● RECORDS PROVIDED
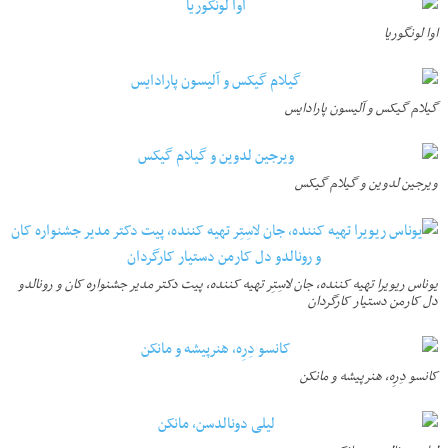
اوا لونگوریا
گیلام گیکس و آلیسون پارادایس
ویرجین لدوین و گیلام گیکس
یوناس ریویرا تهیه کننده، جان لاسِتِر تهیه کننده، پیت دکتر مدیر جشنواره کان و رونالدو
دل کارمن دستیار کارگردان
کانسو دِرِه، هنرپیشه و مانکن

● ABOUT THIS TASK
The answer should be nothing more than the lines from the one with "ویرجین لدوین و گیلام گیکس" through the end of the entries, restated word for word.

● YOUR RESPONSE
ویرجین لدوین و گیلام گیکس
یوناس ریویرا تهیه کننده، جان لاسِتِر تهیه کننده، پیت دکتر مدیر جشنواره کان و رونالدو
دل کارمن دستیار کارگردان
کانسو دِرِه، هنرپیشه و مانکن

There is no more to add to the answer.